Add to that, the cavalier attitude of the Zimbra devs towards an officially supported deployment platform of RHEL5 (that of Xen virtualization) and the fact that the issue as detailed in
Bug 23683 – Use posix mutexes on Linux builds to avoid Xen issues is still not fixed in Zimbra 6.0.1 NE even though the Bugzilla entry is marked as 'FIXED' does not give me any confidence in the quality of the binaries they are throwing out.
It isn't a pretty sight watching a dual Xeon 3.0GHz machine with 4GB of RAM fall to its' knees while the zmlogger process periodically eats 90%+ of CPU time due to this particular issue.
For one thing, Red Hat ship only *one* copy of OpenLDAP with their distro - it works perfectly with both non-Xen and Xen-enabled kernels; Zimbra's binary packages are specially customized for each distribution of Linux they support and the fact that they couldn't be bothered to investigate and implement the same fixes that OpenLDAP/Red Hat made to their binaries makes me feel that this attitude may be the same across the entire product.

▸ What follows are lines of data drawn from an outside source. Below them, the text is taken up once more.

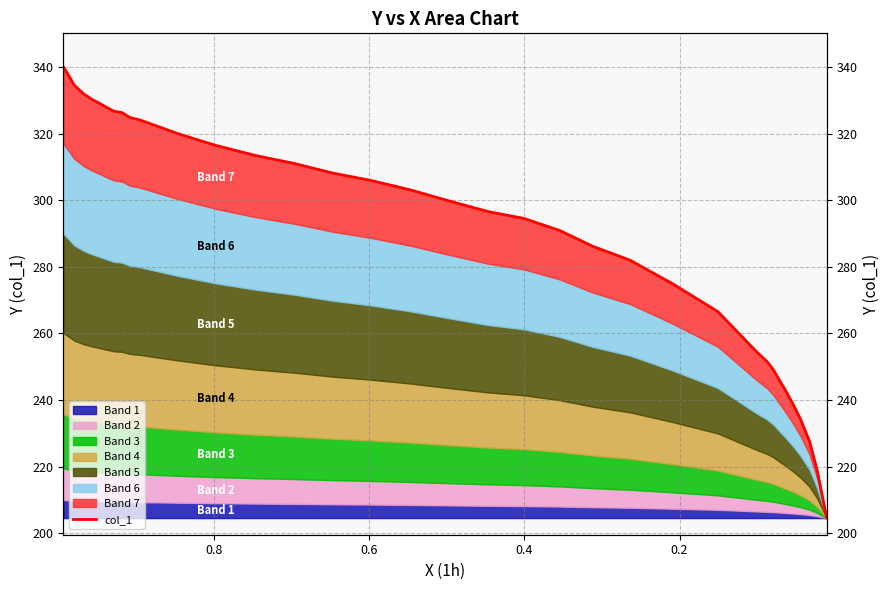

What is the maximum value shown in the chart?

340.1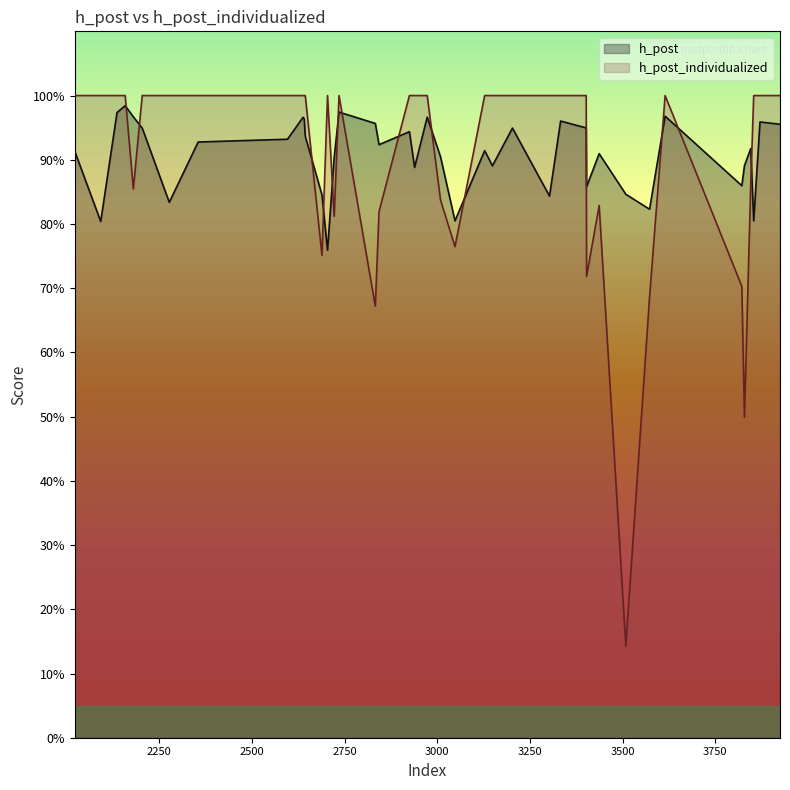

What are all the series names shown in the legend?

h_post, h_post_individualized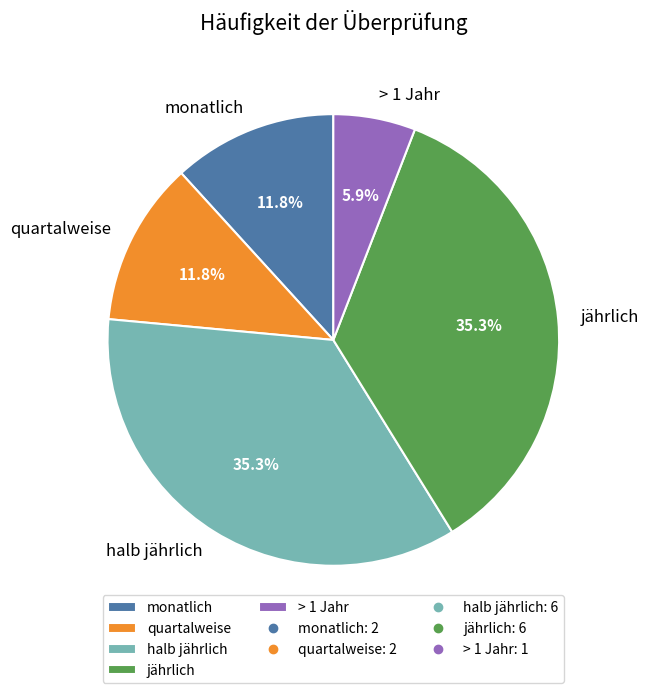

To the nearest percent, what portion does > 1 Jahr represent?

6%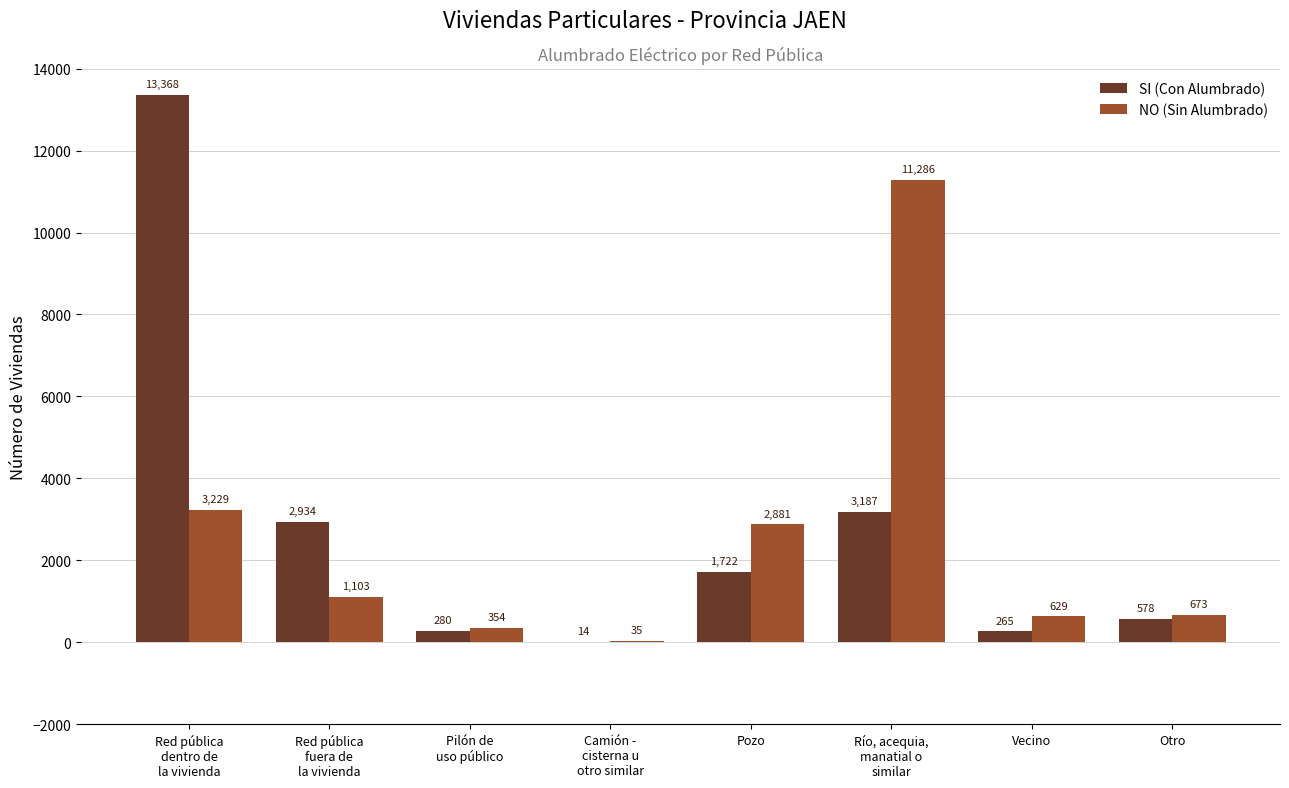

At which category is the sum across all series the highest?

Red pública
dentro de
la vivienda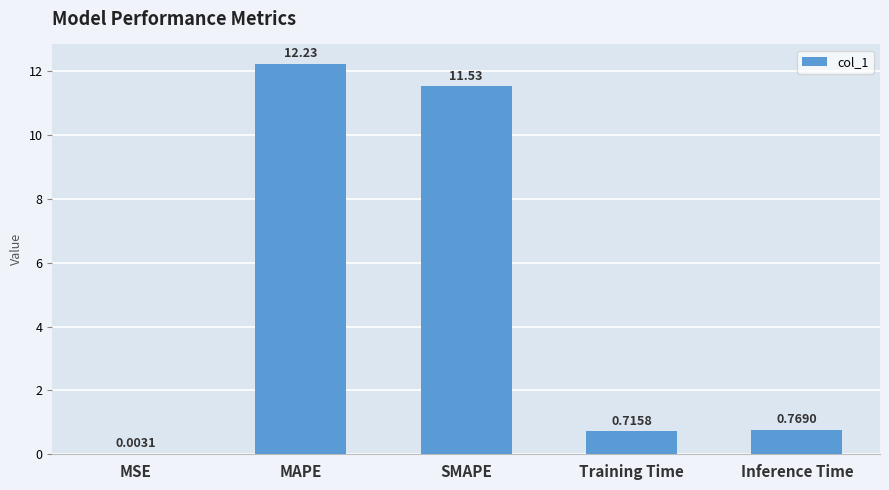

What is the sum of all values?

25.2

I'll point out to the Zimbra folks that while I'm running this on CentOS 5.3/i386, I can certainly duplicate both of the above issues on a genuine RHEL 5.3/i386 install also.
We are currently seven days in to a 60-day Network Edition evaluation license and definitely not liking it because we can't even get the thing installed and working with SSL-only webmail (our one and only 'must have') due to the aforementioned cert problems - eventually plan to become a Zimbra Hosting Partner but if *I* don't feel comfortable in the quality of the product or even using it internally within our own organization, there is no way I am going to ask our customers to make such a leap of faith when we aren't prepared to do it ourselves.
Sorry to the OP for 'semi-hijacking' this thread with a 'me too!' response but hopefully my response will get someone to look into this as a matter of urgency.
To any non-Zimbra folks who want to reply with 'you should search the forum for the answer'; I would like to inform you that I have searched for every single combination of SSL/LDAP issues on this forum but cannot find any solution which I have not already tried that does not work - removing .zmcontrol.cache, etc, etc.
I look forward to a helpful and informative response from a Zimbra staffer.